*Selected excerpt*
---*---

MINNEAPOLIS – Cargill has turned its commitment to innovation in food, nutrition and food safety into brick-and-mortar reality with the opening of two major R&D facilities.

About 200 scientists are working at the Minneapolis Research and Development Center in Plymouth, Minnesota. The $25 million, 100,000-sq.-ft. facility features molecular biology labs, advanced analytical and materials research laboratories, test kitchens and a pilot production plant.

Projects under way at the center focus on improving food safety to developing new food ingredients. Cargill said the project builds on the company’s 2014 investment toward a Food Innovation Center, which also is in Plymouth. There, food science teams develop innovative edible oils products and solutions for bakery, snacks, cereals and foodservice customers.

The second innovation center is in Shanghai. The Cargill ONE Innovation Center features a 22,000-sq.-ft. facility with a sensory lab, demonstration kitchen and capabilities for dairy, beverage, bakery, convenience food and culinary applications. The 25-plus scientists working on site are tasked with developing innovative menu solutions that combine consumer insights, trend forecasts and culinary expertise that will serve as the incubator for future tastes. Shanghai center also will be used as a platform to educate the public on nutrition and food safety.

Ruth Kimmelshue, corporate senior vice-president for business operations and supply chian at Cargill

“Consumers are voting with their values on a wide range of quickly emerging food issues,” Ruth Kimmelshue, corporate senior vice president for Business Operations and Supply Chain at Cargill, said in a statement. “We have to anticipate what the world wants to eat and what the future of nutrition is going to look like to help our customers succeed and meet consumer demand. These new R&D facilities will help us do just that.”

Kimmelshue added that the facilities harness the company’s expertise in animal protein, refined oils, sweeteners, starches, cocoa, texture solutions and unique flavors
“They will serve not only as innovation centers for China and North America, but will help our global community meet ever changing demands of modern consumers for taste, nutrition and safety,” Kimmelshue said.

---*---

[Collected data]

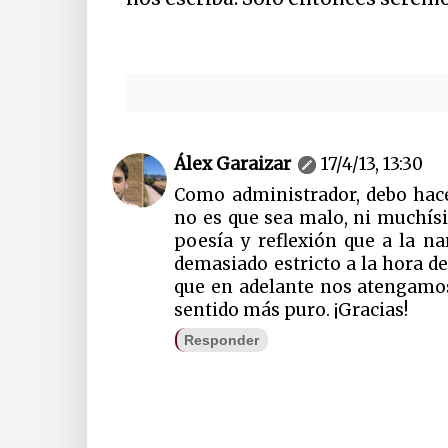
Álex Garaizar
17/4/13, 13:30
Como administrador, debo hace
no es que sea malo, ni muchís
poesía y reflexión que a la n
demasiado estricto a la hora d
que en adelante nos atengamos
sentido más puro. ¡Gracias!
Responder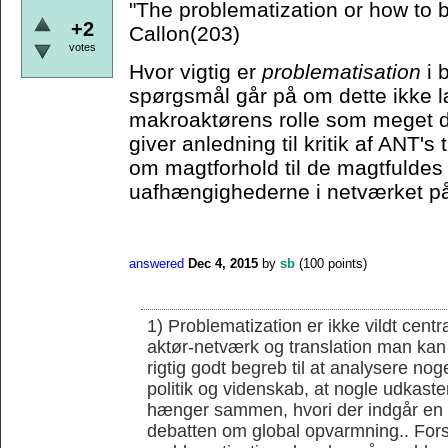
"The problematization or how to
+2
Callon(203)
votes
Hvor vigtig er
problematisation
i 
spørgsmål går på om dette ikke læ
makroaktørens rolle som meget d
giver anledning til kritik af ANT'
om magtforhold til de magtfuldes 
uafhængighederne i netværket på
answered
Dec 4, 2015
by
sb
(
100
points)
1) Problematization er ikke vildt cent
aktør-netværk og translation man kan 
rigtig godt begreb til at analysere noge
politik og videnskab, at nogle udkaster
hænger sammen, hvori der indgår en r
debatten om global opvarmning.. Forsk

---*---

*What you need to do*
(1) Translate this sentence from the article on Cargill's new research centers into Spanish: "About 200 scientists are working at the Minneapolis Research and Development Center in Plymouth, Minnesota."
(2) According to the article on Cargill's new research centers, how large is the Cargill ONE Innovation Center facility in Shanghai?

*Solutions to the problems*
(1) Unos 200 científicos trabajan en el Centro de Investigación y Desarrollo de Minneapolis, en Plymouth, Minnesota.

(2) 22,000 sq. ft.